Of 50 toucan subspecies, 11 are threatened or near-threatened with extinction because of deforestation and poaching.
Identifying toucan families
Feces aren't the only substance researchers draw DNA samples from. Jeffrey Coleman, a Ph.D. candidate at the University of Texas at Austin relies on blood tests for studying the genetic diversity of toucans---birds species native to Central America and nearby regions. They live in the jungles, where they hop among branches, snip fruit from trees, toss it in the air and catch it with their large beaks. “Toucans are beautiful, charismatic birds that are really important to the ecosystem,” says Coleman.
Of their 50 subspecies, 11 are threatened or near-threatened with extinction because of deforestation and poaching. “When people see these aesthetically pleasing birds, they’re motivated to care about conservation practices,” he points out.
Coleman works with the Dallas World Aquarium and its partner zoos to analyze DNA from blood draws, using it to identify which toucans are related and how closely. His goal is to use science to improve the genetic diversity among toucan offspring.

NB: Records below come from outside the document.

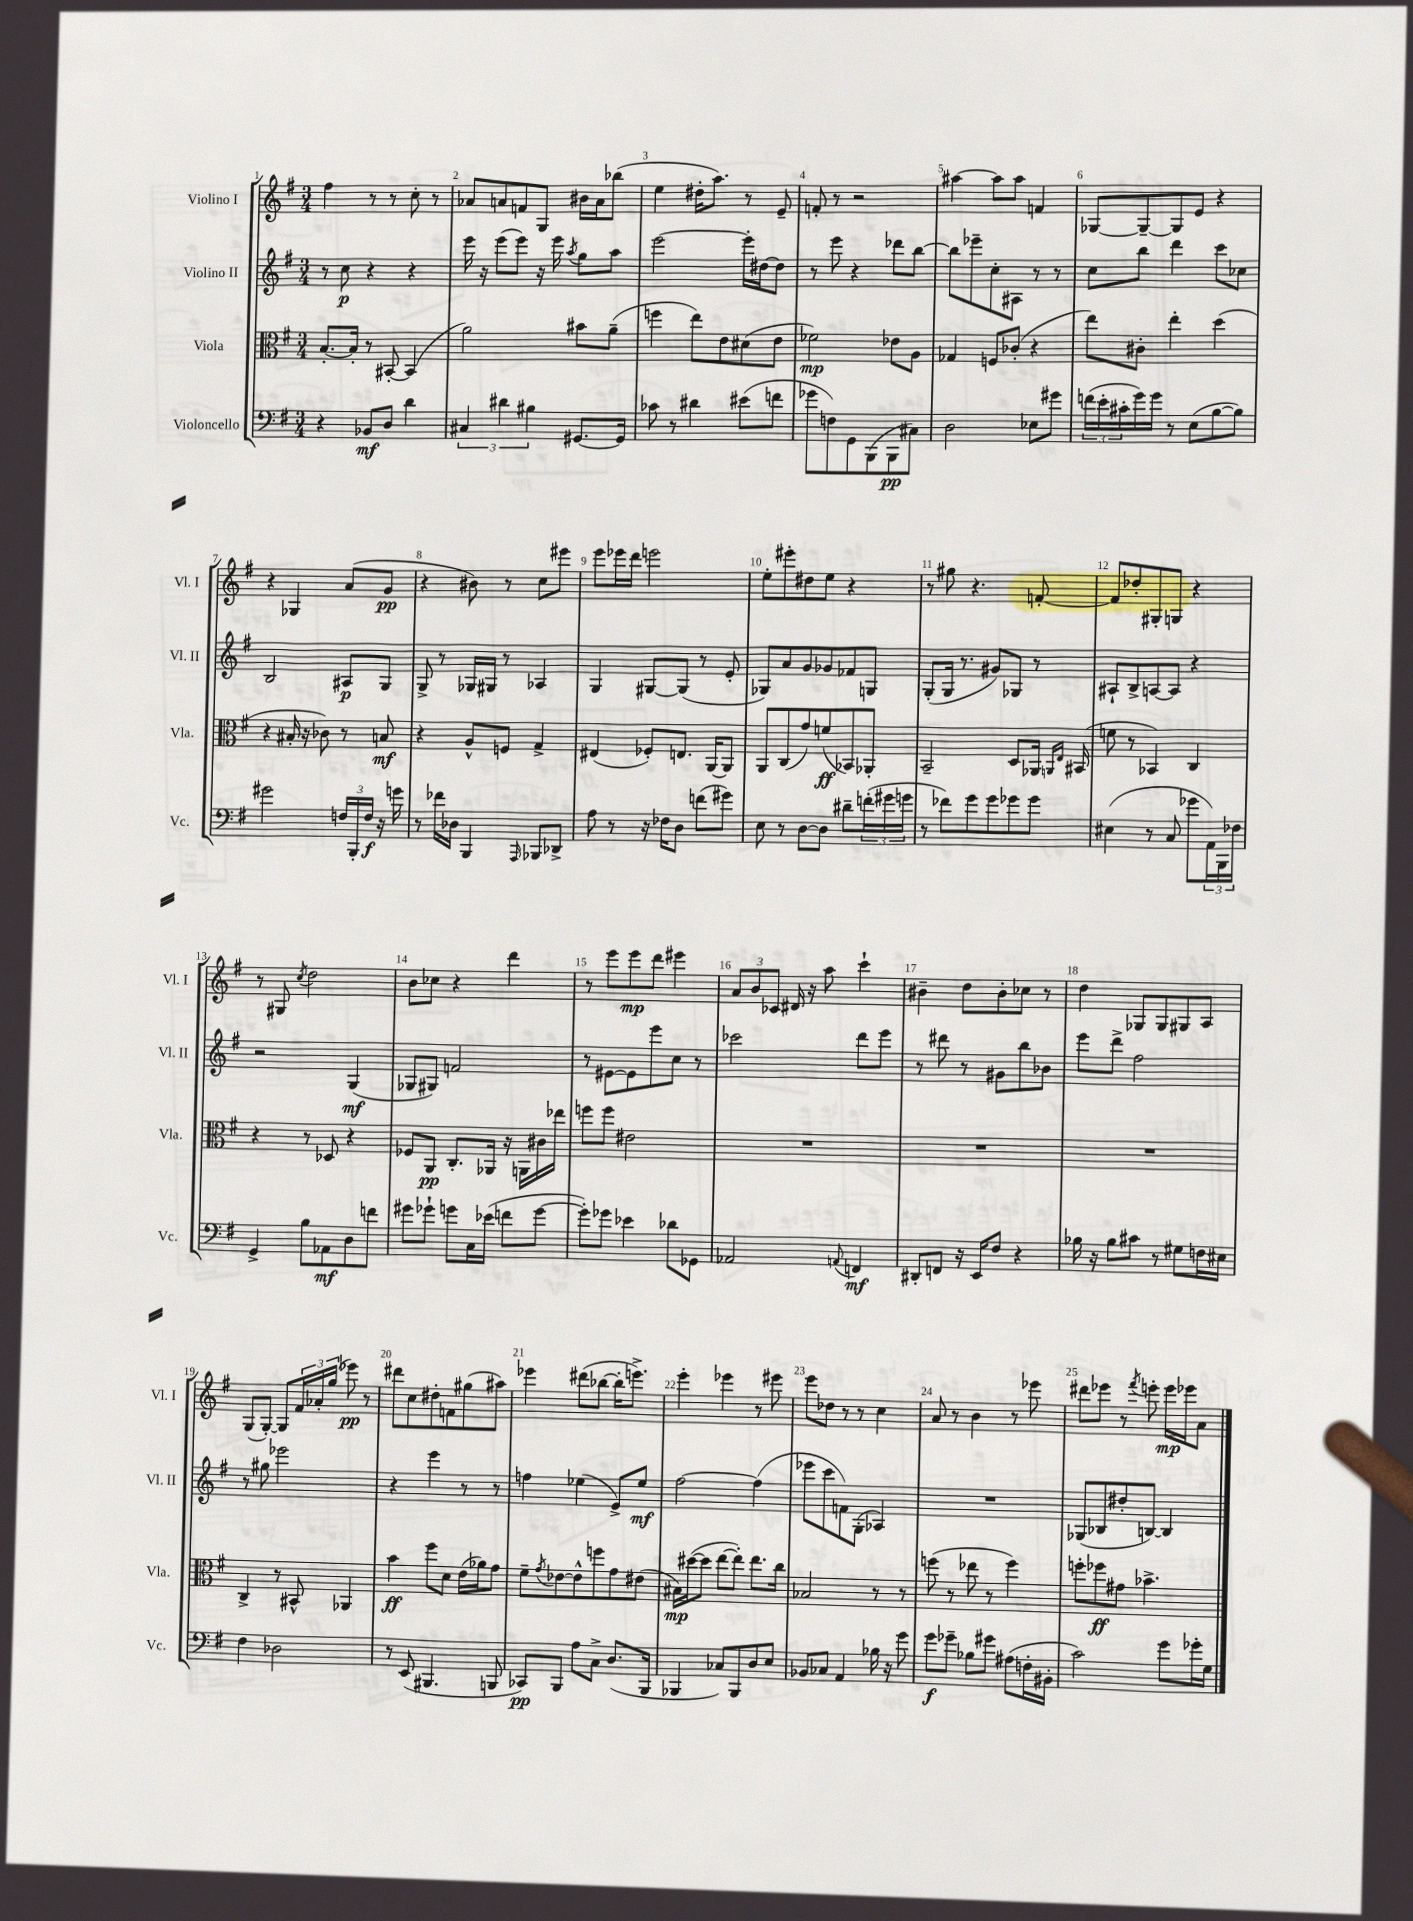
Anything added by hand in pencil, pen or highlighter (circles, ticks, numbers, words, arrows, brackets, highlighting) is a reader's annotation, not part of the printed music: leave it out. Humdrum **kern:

**kern	**kern	**kern	**kern
*staff4	*staff3	*staff2	*staff1
*clefF4	*clefC3	*clefG2	*clefG2
*k[f#]	*k[f#]	*k[f#]	*k[f#]
*M3/4	*M3/4	*M3/4	*M3/4
4r	[8.B'/L	8r	4ff#\
.	.	8cc\	.
.	16B'/]Jk	.	.
8BB-/L	8r	4r	8r
8D/J	[8BB#'/	.	8r
4d\	(4BB#/]	4r	8cc'\
.	.	.	8r
=	=	=	=
6C#/	2a\)	16eee\	8a-/L
.	.	16r	.
.	.	(8eee\L	8a/
6d#\	.	.	.
.	.	8eee\J)	8f/
6B#\	.	.	.
.	.	16r	8G/J
.	.	16eee\	.
.	.	8qaa/	.
[8.GG#/L	8b#\L	8gg\L	16b#\LL
.	.	.	16a\J
.	(8a~\J	8aa\J	(8bb-\J
16GG#/]Jk	.	.	.
=	=	=	=
8c-\	4ff\	[2eee\	4ee\
8r	.	.	.
4d#\	8ee\L)	.	16dd#'\LK
.	.	.	8.aa\J)
.	8e\	.	.
(8e#\L	(8d#\	16eee'\]LL	8r
.	.	[16dd#\J	.
8f\J	8e\J	8dd#\]J	8e~/
=	=	=	=
8g-\L	2f-\)	8r	8f'/
8F\)	.	8eee\	8r
8GG\	.	4r	2r
(8BBB\	.	.	.
8BBB\	8e-\L	8ddd-\L	.
8C#\J)	8A\J	[8bb\J	.
=	=	=	=
2D\	4G-/	8bb\]L	[4aa#\
.	.	8eee-~\	.
.	8F/L	8cc'\	8aa#\]L
.	(8c-'/J	8A#\J	8aa#\J
8E-\L	4r	8r	4f/
8g#\J	.	8r	.
=	=	=	=
(24f\LL	8ee\L)	8cc\L	[8G-/L
24e'\	.	.	.
24c#'\	.	.	.
16g\)	8c#'\J	8bb\J	8G-~/_
16g\JJ	.	.	.
8r	4ee'\	4ddd\	8G-/]
(8E\L	.	.	8e/J
[8B\	(4dd\	8ccc\L	4r
8B\]J)	.	8cc-\J	.
=	=	=	=
2g#\	4r	2B/	4r
.	16B#'/	.	4G-/
.	16r	.	.
.	8c-\)	.	.
24F/LL	8r	8A#/L	(8a/L
24BBB'/	.	.	.
24F/JJ	.	.	.
16r	8B/	8G/J	8g/J
16g\	.	.	.
=	=	=	=
8r	4r	8G^/	4r
16f-\LL	.	8r	.
16D-\JJ	.	.	.
4BBB/	8A^^/L	16G-/LL	8b#\)
.	.	16G#/JJ	.
.	8F/J	8r	8r
16qqAAA/	.	.	.
8BBB-/L	4G^/	4A-/	8cc\L
8DD-^/J	.	.	8eee#\J
=	=	=	=
8A\	(4E#/	4G/	8eee\L
8r	.	.	16eee-\L
.	.	.	16ddd\JJ
16r	8F-'/L)	[8G#/L	2eee\
16F-\LK	.	.	.
8D\J	8.E/J	(8G#/]J	.
(8f\L	.	8r	.
.	[16AA/LK	.	.
8g#\J)	8AA/]J	8e'/	.
=	=	=	=
8E\	8AA/L	8G-/L)	8ee'\L
8r	(8C/	8a/	8eee#'\
[8D\L	8g/)	8g/	8dd#\
8D\]J	(8f/	8g-/	8ee\J
8d#~\L	8BB-/)	8f-/	4r
(24f'\L	8AA-'/J	8G/J	.
24g#\	.	.	.
24g\JJ	.	.	.
=	=	=	=
8r	2BB~/	(8G'/L	8r
8f-\L)	.	16G/Jk	8gg#\
.	.	8.r	.
8g\	.	.	4.r
8g\	.	8g#/L)	.
8g-\	8D/L	8G-/J	.
8g-\J	16AA-/Jk	8r	[8f'/
.	16qqAA/LL	.	.
.	16qqE/JJ	.	.
.	(16BB#/	.	.
=	=	=	=
(4E#\	8f\	8A#`/L	8f/]L
.	8r	8B^/	8dd-'/
8r	4BB-/)	[8A/	8G#'/
8C/	.	8A/]J	8G/J
8g-\L	4C/	4r	4r
24AA\L)	.	.	.
24BBB\	.	.	.
24F-\JJ	.	.	.
=	=	=	=
4GG^/	4r	2r	8r
.	.	.	8G#/
.	.	.	8qcc/
8B\L	8r	.	2dd\
8AA-\	8D-/	.	.
8D\	4r	(4G/	.
8f\J	.	.	.
=	=	=	=
8g#\L	8F-/L	8G-/L	8b\L
8g-`\J	8AA/J	8G#/J)	8cc-\J
8g\L	8.C'/L	2f/	4r
16C\L	.	.	.
(16e-\JJ	16AA-/Jk	.	.
8f\L	16r	.	4ddd\
.	16AA\LL	.	.
[8g\J	16c#\	.	.
.	16ee-\JJ	.	.
=	=	=	=
8g'\]L)	8ff\L	8r	8r
8g-\J	8ff\J	[8e#\L	8eee\L
4e-\	2e#\	8e#\]	8eee\
.	.	8eee\	8ddd\J
8d-\L	.	8cc\J	4eee#\
8GG-\J	.	8r	.
=	=	=	=
2AA-/	2.r	2ccc-\	12a/L
.	.	.	12b/
.	.	.	12c-/J
.	.	.	16d#/
.	.	.	16r
.	.	.	8aa\
8qqAA/	.	.	.
4FF/	.	8ddd\L	4ccc`\
.	.	8eee\J	.
=	=	=	=
8DD#'/L	2.r	8r	4b#~\
8FF/J	.	8ddd#\	.
16r	.	8r	8dd\L
16EE/LK	.	.	.
8F#/J	.	8g#\L	8b#'\
4r	.	8bb\	8cc-\J
.	.	8b-\J	8r
=	=	=	=
16B-\	2.r	8eee\L	4dd\
16r	.	.	.
8B-\L	.	8ddd^\J	.
8c#\J	.	2ff#\	8G-/L
8r	.	.	8G-/
8G#\L	.	.	8G#/
16F\L	.	.	8A/J
16E#\JJ	.	.	.
=	=	=	=
4F#\	4C^/	8r	(8G/L
.	.	8gg#\	[8G'/J)
2D-\	8r	2eee-\	8G/]L
.	8BB#^^/	.	24f#/L
.	.	.	24a-'/
.	.	.	(24gg/JJ
.	4AA-/	.	8eee-\)
.	.	.	8r
=	=	=	=
8r	4b\	4r	8ddd#\L
(8EE/	.	.	8cc\
4.BBB#/	8ff#\L	4eee\	8dd#'\
.	8d\J	.	8f\
.	(16e\LL	8r	(8gg#\
.	16a-\J)	.	.
8BBB/	8g\J	8r	8aa#\J)
=	=	=	=
8CC-/L)	8f#~\L	4ff\	4eee-\
.	8qg/	.	.
8BBB/J	[8e-\	.	.
8A\L	8e-^^\]	(4ee-\	(8ddd#\L
8C^\J	8ff\	.	[8bb-\J
(8.D/L	8g\	8e^/L)	16bb-'\]LK
.	.	.	8.eee^\J)
.	(8e#\J	8ee-/J	.
16BBB/Jk	.	.	.
=	=	=	=
4BBB-/	16B#\LL)	[2ff#\	4eee'\
.	([16dd#\J	.	.
.	8dd#\]J	.	.
8C-/L)	[8ee\L	.	4eee-\
8BBB-/	8ee'\]J)	.	.
8D/	8.ee\L	(4ff#\]	8r
8E/J	.	.	8eee#\
.	16cc\Jk	.	.
=	=	=	=
8BB-/L	2B-/	8eee-\L	8eee\L
8C-/J	.	8ccc\	8dd-\J
4AA/	.	8f\)	8r
.	.	(8G'\J	8r
16B-\	8r	4A-/)	4cc\
16r	.	.	.
8g\	8r	.	.
=	=	=	=
8g\L	(8ff\	2.r	8a/
8g-~\J	8r	.	8r
8B-\L	8ee-\	.	4b\
8g#\J	8r	.	.
(8A#\L	4ff\)	.	8r
16F'\L	.	.	8eee-\
16BB#'\JJ	.	.	.
=	=	=	=
2c\)	8ff'\L	(8G-/L	8ddd#\L
.	8ff-\	8B-/	8eee-\J
.	8g#\J	8dd#'/	8r
.	.	.	8qfff#/
.	4.b-^\	[8B/J)	8eee'\
8g\L	.	4B/]	16eee\LL
.	.	.	16eee-\J
16g-'\L	.	.	8a\J
16G\JJ	.	.	.
==	==	==	==
*-	*-	*-	*-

Specifically, he’s looking at sections of the genome of captive birds in which the nucleotides repeat multiple times, such as AGATAGATAGAT. Called microsatellites, these consecutively-repeating sections can be passed from parents to children, helping scientists identify parent-child and sibling-sibling relationships. “That allows you to make strategic decisions about how to pair (captive) individuals for mating...to avoid inbreeding,” Coleman says.
Jeffrey Coleman is studying the microsatellites inside the toucan genomes.
Courtesy Jeffrey Coleman
The alternative is to use a type of analysis that looks for a single DNA building block – a nucleotide – that differs in a given sequence. Called single nucleotide polymorphisms (SNPs, pronounced “snips”), they are very common and very accurate. Coleman says they are better than microsatellites for some uses. But scientists have already developed a large body of microsatellite data from multiple species, so microsatellites can shed more insights on relations.
Regardless of whether conservation programs use SNPs or microsatellites to guide captive breeding efforts, the goal is to help them build genetically diverse populations that eventually may supplement endangered populations in the wild. “The hope is that the ecosystem will be stable enough and that the populations (once reintroduced into the wild) will be able to survive and thrive,” says Coleman. History knows some good examples of captive breeding success.
The California condor, which had a total population of 27 in 1987, when the last wild birds were captured, is one of them. A captive breeding program boosted their numbers to 561 by the end of 2022. Of those, 347 of those are in the wild, according to the National Park Service.
Conservationists hope that their work on animals’ genetic diversity will help preserve and restore endangered species in captivity and the wild. DNA analysis is crucial to both types of efforts. The ability to apply genome sequencing to wildlife conservation brings a new level of accuracy that helps protect species and gives fresh insights that observation alone can’t provide.
“A lot of species are threatened,” Coleman says. “I hope this research will be a resource people can use to get more information on longer-term genealogies and different populations.”